13 Jan 2026 10.00 AM - 11.00 AM ESR10 Current Students, Industry/Academic Partners, Prospective Students

Abstract
Recent advances in generative AI have demonstrated the power of scaling: large language and vision models trained on internet-scale data now exhibit remarkable capabilities in perception, generation, and  reasoning. These successes have inspired growing interest in bringing foundation-model paradigms to robotics, with the goal of moving beyond
task-specific autonomy in constrained environments toward generalpurpose  robots that can operate robustly in open-world settings. However, robotics fundamentally differs from language and vision. Robot learning cannot rely on passive internet data at scale, and collecting large-scale, high-quality embodied interaction data remains expensive and slow. As a result, simply scaling data and model parameters is insufficient. To build general-purpose and robust robotics foundation models, we must instead ask: how can robots learn more from less data—and continue to improve

over time? 

In this talk, I argue that reasoning in the loop offers a promising path forward. Rather than treating reasoning as a downstream capability applied after learning, I show how reasoning can be integrated directly into the learning process itself.

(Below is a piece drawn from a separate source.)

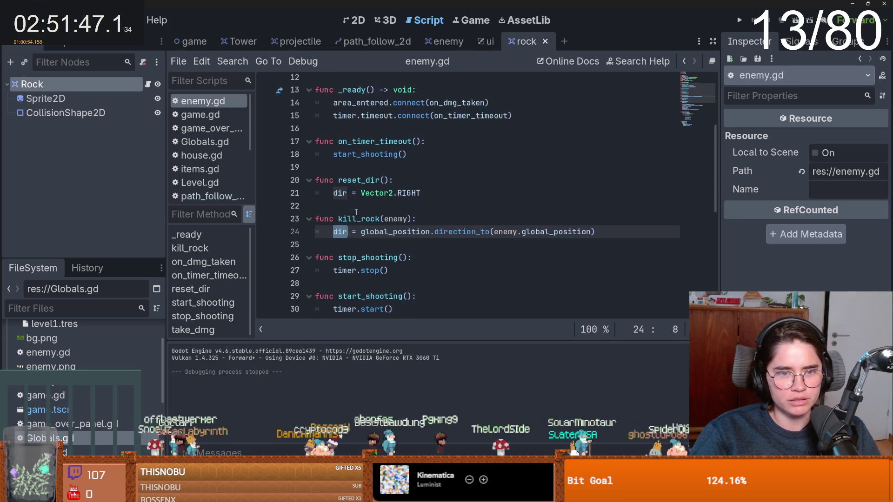
Reopen rock.gd from the Rock node, review the start_shooting and kill_rock(self) calls, then jump to kill_rock
left_click(149, 86)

This enables robots to learn from structured feedback, temporal context, and failure, thereby compensating for data scarcity and improving generalization. I will present a unified research agenda along three axes. First, I introduce approaches for spatial reasoning, enabling robots to ground language in 3D space and reason about object relationships for precise manipulation. Second, I discuss temporal reasoning, focusing on memory-centric models that retain, query, and reason over past observations to support long-horizon,high-precision control. Third, I show how reasoning over failures allows robots to understand why actions fail and use that understanding to selfimprove, increasing robustness without additional supervision. Together,these results reframe robotics foundation models as systems that learn through reasoning, closing the loop between perception, action, and structured inference to enable self-improving autonomy.

 

Biography
Jiafei Duan is a Ph.D. candidate in Computer  Science & Engineering at the University of Washington, advised by Professors Dieter Fox and Ranjay Krishna. His research focuses on robotics foundation models, with an emphasis on scalable data collection and generation, grounding vision–language models in robotic reasoning, and improving
robust generalization in robot learning. His work has been featured in MIT Technology Review, GreekWire, VentureBeat, and Business Wire. Jiafei’s research has appeared in top AI and robotics venues, including ICLR, ICML, RSS, CoRL, ECCV,
IJCAI, CoLM, and EMNLP, and has received several honors, including Best Paper at Ubiquitous Robots 2023, Best Paper at the CoRL RememberRL Workshop 2025, and a Spotlight Award at ICLR 2024.